# [Task to carry out]
Could you write out all the rows below again, substituting "Agenda" for "Calendário" and changing nothing else? Leave the pictures out.

Dataset entries
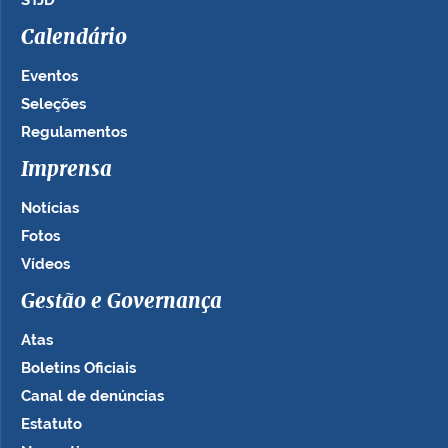
STJD
Calendário
Eventos
Seleções
Regulamentos
Imprensa
Notícias
Fotos
Vídeos
Gestão e Governança
Atas
Boletins Oficiais
Canal de denúncias
Estatuto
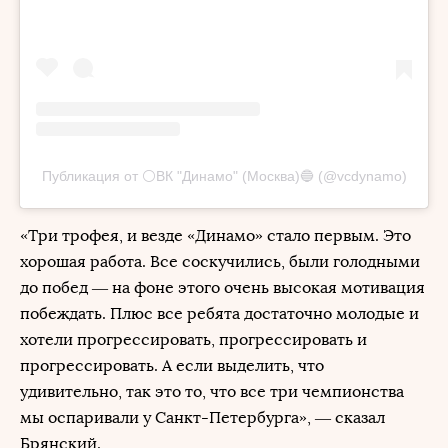
Публикация от ⚪️ВК "Динамо" (Москва)🔵 (@vcdynamo)
«Три трофея, и везде «Динамо» стало первым. Это
хорошая работа. Все соскучились, были голодными
до побед — на фоне этого очень высокая мотивация
побеждать. Плюс все ребята достаточно молодые и
хотели прогрессировать, прогрессировать и
прогрессировать. А если выделить, что
удивительно, так это то, что все три чемпионства
мы оспаривали у Санкт-Петербурга», — сказал
Брянский.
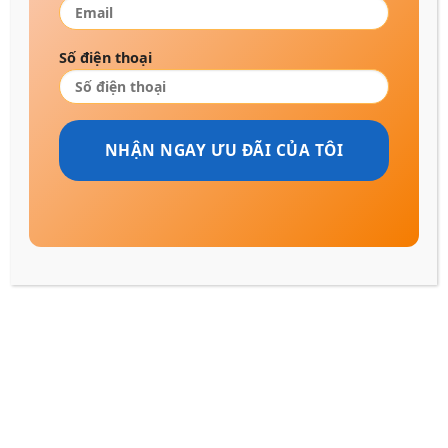
Số điện thoại
Tấm bảo vệ nệm TATANA
₫
353.000
470.000
₫
320 đã mua
Đã bán 320/500
NEMTRAGOP.COM
VỀ NỆM TRẢ GÓP
Địa chỉ
: 361 - 365 Tân Sơn
Giới thiệu
Nhì, Phường Tân Sơn Nhì,
Hệ thống cửa hàng
TP.HCM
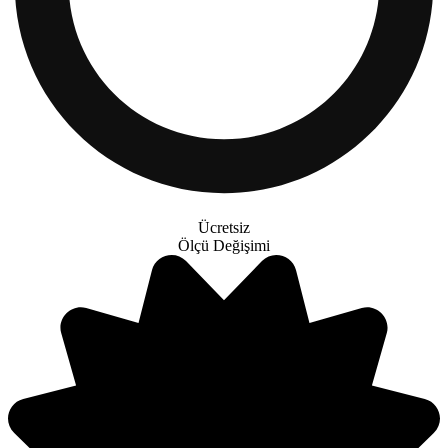
Ücretsiz
Ölçü Değişimi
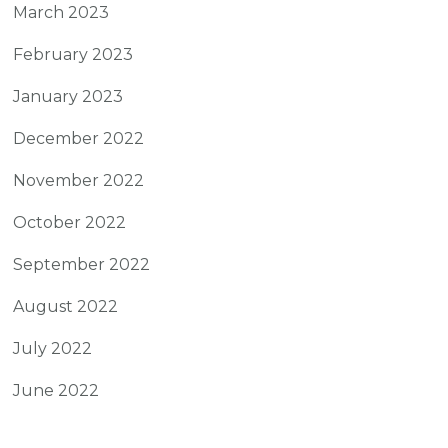
March 2023
February 2023
January 2023
December 2022
November 2022
October 2022
September 2022
August 2022
July 2022
June 2022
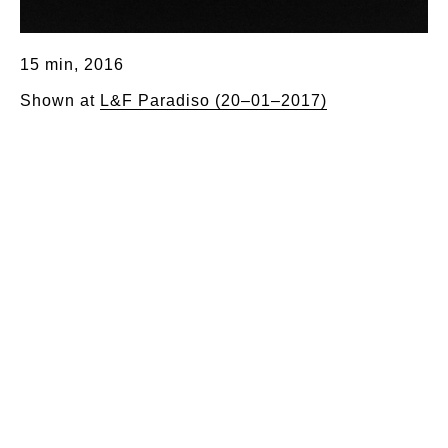
15 min, 2016
Shown at
L&F Paradiso (20–01–2017)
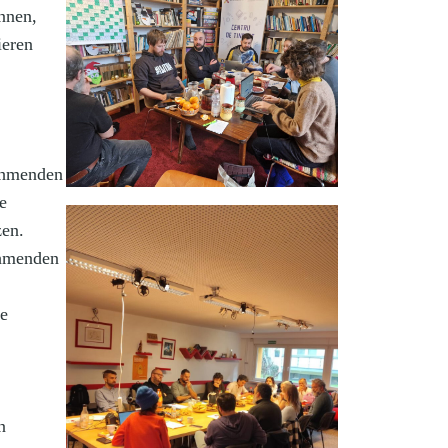
nnen,
ieren
nehmenden
e
zen.
ehmenden
ue
n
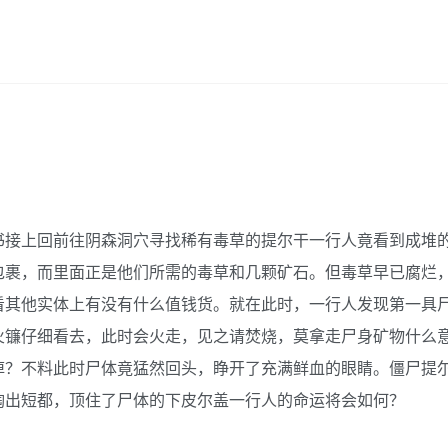
接上回前往阴森洞穴寻找稀有毒草的提尔干一行人竟看到成堆
包裹，而里面正是他们所需的毒草和几颗矿石。但毒草早已腐烂
看其他实体上有没有什么值钱货。就在此时，一行人发现第一具
火镰仔细看去，此时会火走，见之请焚烧，莫拿走尸身矿物什么
掉？不料此时尸体竟猛然回头，睁开了充满鲜血的眼睛。僵尸提
掏出短都，顶住了尸体的下皮尔盖一行人的命运将会如何？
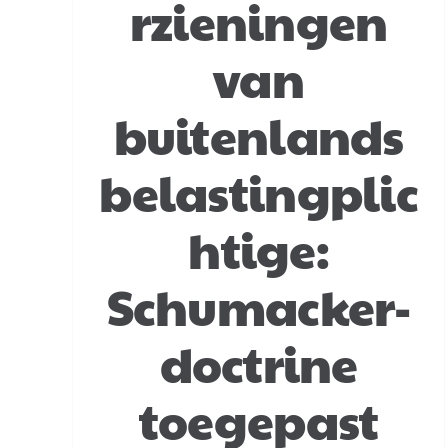
rzieningen
van
buitenlands
belastingplic
htige:
Schumacker-
doctrine
toegepast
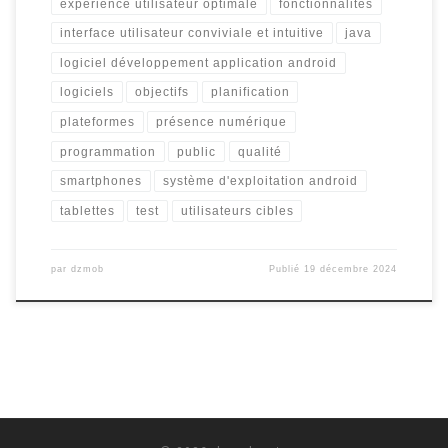
expérience utilisateur optimale
fonctionnalités
interface utilisateur conviviale et intuitive
java
logiciel développement application android
logiciels
objectifs
planification
plateformes
présence numérique
programmation
public
qualité
smartphones
système d'exploitation android
tablettes
test
utilisateurs cibles
par
dzmob
Publié
19 décembre 2024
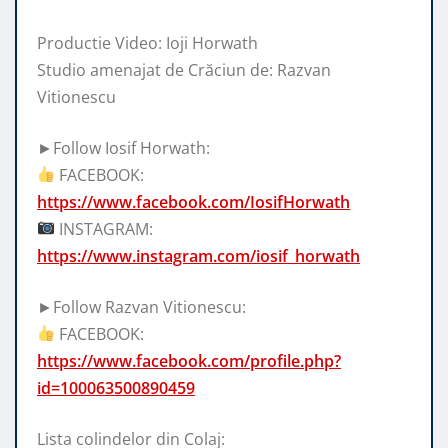
Productie Video: Ioji Horwath
Studio amenajat de Crăciun de: Razvan
Vitionescu
►Follow Iosif Horwath:
FACEBOOK:
https://www.facebook.com/IosifHorwath
INSTAGRAM:
https://www.instagram.com/iosif_horwath
►Follow Razvan Vitionescu:
FACEBOOK:
https://www.facebook.com/profile.php?
id=100063500890459
Lista colindelor din Colaj:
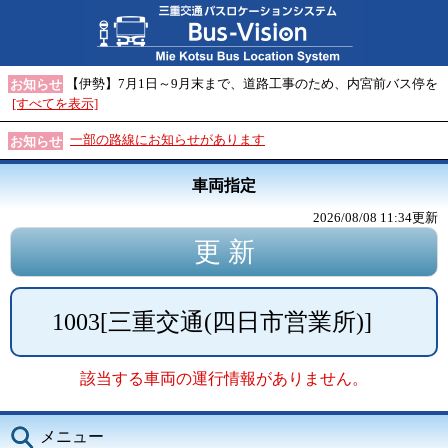
【伊勢】7月1日～9月末まで、道路工事のため、内宮前バス停を
お知らせ
[すべてを表示]
一部の路線にお知らせがあります
お知らせ
車両指定
2026/08/08 11:34
更新
1003
[
三重交通(四日市営業所)
]
該当する車両の運行情報がありません。
メニュー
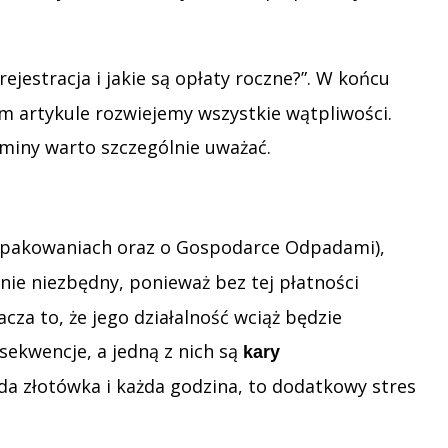
rejestracja i jakie są opłaty roczne?”. W końcu
ym artykule rozwiejemy wszystkie wątpliwości.
erminy warto szczególnie uważać.
Opakowaniach oraz o Gospodarce Odpadami),
tnie niezbędny, ponieważ bez tej płatności
cza to, że jego działalność wciąż będzie
ekwencje, a jedną z nich są
kary
żda złotówka i każda godzina, to dodatkowy stres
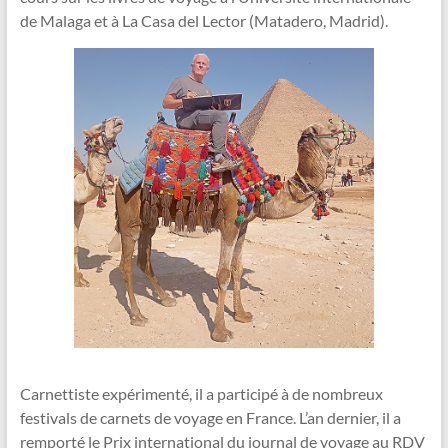
de Malaga et à La Casa del Lector (Matadero, Madrid).
Carnettiste expérimenté, il a participé à de nombreux
festivals de carnets de voyage en France. L’an dernier, il a
remporté le Prix international du journal de voyage au RDV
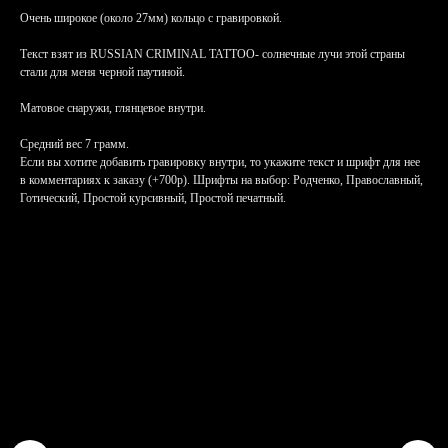
Очень широкое (около 27мм) кольцо с гравировкой.
Текст взят из RUSSIAN CRIMINAL TATTOO- солнечные лучи этой страны
стали для меня черной паутиной.
Матовое снаружи, глянцевое внутри.
Средний вес 7 грамм.
Если вы хотите добавить гравировку внутри, то укажите текст и шрифт для нее
в комментариях к заказу (+700р). Шрифты на выбор: Родченко, Православный,
Готический, Простой курсивный, Простой печатный.
КОНТАКТЫ
Адрес мастерской: Москва,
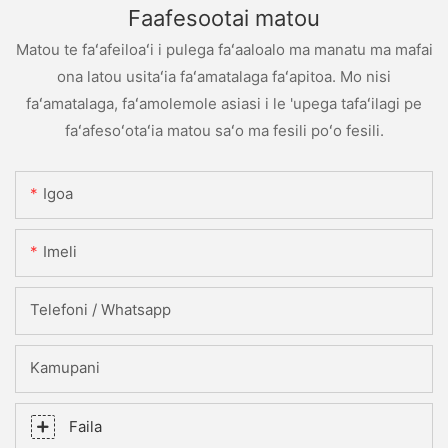
Faafesootai matou
Matou te faʻafeiloaʻi i pulega faʻaaloalo ma manatu ma mafai
ona latou usitaʻia faʻamatalaga faʻapitoa. Mo nisi
faʻamatalaga, faʻamolemole asiasi i le 'upega tafaʻilagi pe
faʻafesoʻotaʻia matou saʻo ma fesili poʻo fesili.
Igoa
Imeli
Telefoni / Whatsapp
Kamupani
Faila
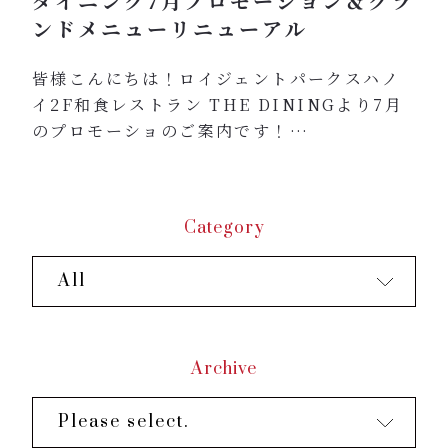
ダイニング7月プロモーション＆グラ
ンドメニューリニューアル
皆様こんにちは！ロイジェントパークスハノ
イ2F和食レストラン THE DININGより7月
のプロモーショのご案内です！
オープン3周年を迎えるにあたり、グランドメ
ニューをリニューアルいたします♪
数量限定自家製ローストビーフ、牛タン、韓
Category
国料理などが新たに登場いたします！大人気
自家製麺のラーメンも定番メニューに仲間入
All
りいたしました！
インスタグラムにてお得な情報をアップして
おりますので、是非いいね！とチェックをお
願いいた...
Archive
Please select.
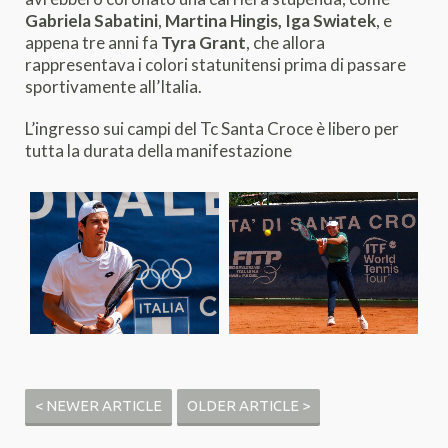
Gabriela Sabatini
,
Martina Hingis, Iga Swiatek
, e
appena tre anni fa
Tyra Grant
, che allora
rappresentava i colori statunitensi prima di passare
sportivamente all’Italia.
L’ingresso sui campi del Tc Santa Croce è libero per
tutta la durata della manifestazione
< NEWER ARTICLE
OLDER ARTICLE >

# [Answer to the problem]
STJD
Agenda
Eventos
Seleções
Regulamentos
Imprensa
Notícias
Fotos
Vídeos
Gestão e Governança
Atas
Boletins Oficiais
Canal de denúncias
Estatuto
Публикация от ⚪️ВК "Динамо" (Москва)🔵 (@vcdynamo)
«Три трофея, и везде «Динамо» стало первым. Это
хорошая работа. Все соскучились, были голодными
до побед — на фоне этого очень высокая мотивация
побеждать. Плюс все ребята достаточно молодые и
хотели прогрессировать, прогрессировать и
прогрессировать. А если выделить, что
удивительно, так это то, что все три чемпионства
мы оспаривали у Санкт-Петербурга», — сказал
Брянский.
Số điện thoại
Tấm bảo vệ nệm TATANA
₫
353.000
470.000
₫
320 đã mua
Đã bán 320/500
NEMTRAGOP.COM
VỀ NỆM TRẢ GÓP
Địa chỉ
: 361 - 365 Tân Sơn
Giới thiệu
Nhì, Phường Tân Sơn Nhì,
Hệ thống cửa hàng
TP.HCM
Ücretsiz
Ölçü Değişimi
March 2023
February 2023
January 2023
December 2022
November 2022
October 2022
September 2022
August 2022
July 2022
June 2022
15 min, 2016
Shown at
L&F Paradiso (20–01–2017)
nnen,
ieren
nehmenden
e
zen.
ehmenden
ue
n
接上回前往阴森洞穴寻找稀有毒草的提尔干一行人竟看到成堆
包裹，而里面正是他们所需的毒草和几颗矿石。但毒草早已腐烂
看其他实体上有没有什么值钱货。就在此时，一行人发现第一具
火镰仔细看去，此时会火走，见之请焚烧，莫拿走尸身矿物什么
掉？不料此时尸体竟猛然回头，睁开了充满鲜血的眼睛。僵尸提
掏出短都，顶住了尸体的下皮尔盖一行人的命运将会如何？
rzieningen
van
buitenlands
belastingplic
htige:
Schumacker-
doctrine
toegepast
expérience utilisateur optimale
fonctionnalités
interface utilisateur conviviale et intuitive
java
logiciel développement application android
logiciels
objectifs
planification
plateformes
présence numérique
programmation
public
qualité
smartphones
système d'exploitation android
tablettes
test
utilisateurs cibles
par
dzmob
Publié
19 décembre 2024
Productie Video: Ioji Horwath
Studio amenajat de Crăciun de: Razvan
Vitionescu
►Follow Iosif Horwath:
FACEBOOK:
https://www.facebook.com/IosifHorwath
INSTAGRAM:
https://www.instagram.com/iosif_horwath
►Follow Razvan Vitionescu:
FACEBOOK:
https://www.facebook.com/profile.php?
id=100063500890459
Lista colindelor din Colaj:
【伊勢】7月1日～9月末まで、道路工事のため、内宮前バス停を
お知らせ
[すべてを表示]
一部の路線にお知らせがあります
お知らせ
車両指定
2026/08/08 11:34
更新
1003
[
三重交通(四日市営業所)
]
該当する車両の運行情報がありません。
メニュー
rejestracja i jakie są opłaty roczne?”. W końcu
ym artykule rozwiejemy wszystkie wątpliwości.
erminy warto szczególnie uważać.
Opakowaniach oraz o Gospodarce Odpadami),
tnie niezbędny, ponieważ bez tej płatności
cza to, że jego działalność wciąż będzie
ekwencje, a jedną z nich są
kary
żda złotówka i każda godzina, to dodatkowy stres
de Malaga et à La Casa del Lector (Matadero, Madrid).
Carnettiste expérimenté, il a participé à de nombreux
festivals de carnets de voyage en France. L’an dernier, il a
remporté le Prix international du journal de voyage au RDV
Очень широкое (около 27мм) кольцо с гравировкой.
Текст взят из RUSSIAN CRIMINAL TATTOO- солнечные лучи этой страны
стали для меня черной паутиной.
Матовое снаружи, глянцевое внутри.
Средний вес 7 грамм.
Если вы хотите добавить гравировку внутри, то укажите текст и шрифт для нее
в комментариях к заказу (+700р). Шрифты на выбор: Родченко, Православный,
Готический, Простой курсивный, Простой печатный.
КОНТАКТЫ
Адрес мастерской: Москва,
Faafesootai matou
Matou te faʻafeiloaʻi i pulega faʻaaloalo ma manatu ma mafai
ona latou usitaʻia faʻamatalaga faʻapitoa. Mo nisi
faʻamatalaga, faʻamolemole asiasi i le 'upega tafaʻilagi pe
faʻafesoʻotaʻia matou saʻo ma fesili poʻo fesili.
Igoa
Imeli
Telefoni / Whatsapp
Kamupani
Faila
ダイニング7月プロモーション＆グラ
ンドメニューリニューアル
皆様こんにちは！ロイジェントパークスハノ
イ2F和食レストラン THE DININGより7月
のプロモーショのご案内です！
オープン3周年を迎えるにあたり、グランドメ
ニューをリニューアルいたします♪
数量限定自家製ローストビーフ、牛タン、韓
Category
国料理などが新たに登場いたします！大人気
自家製麺のラーメンも定番メニューに仲間入
All
りいたしました！
インスタグラムにてお得な情報をアップして
おりますので、是非いいね！とチェックをお
願いいた...
Archive
Please select.
Gabriela Sabatini
,
Martina Hingis, Iga Swiatek
, e
appena tre anni fa
Tyra Grant
, che allora
rappresentava i colori statunitensi prima di passare
sportivamente all’Italia.
L’ingresso sui campi del Tc Santa Croce è libero per
tutta la durata della manifestazione
< NEWER ARTICLE
OLDER ARTICLE >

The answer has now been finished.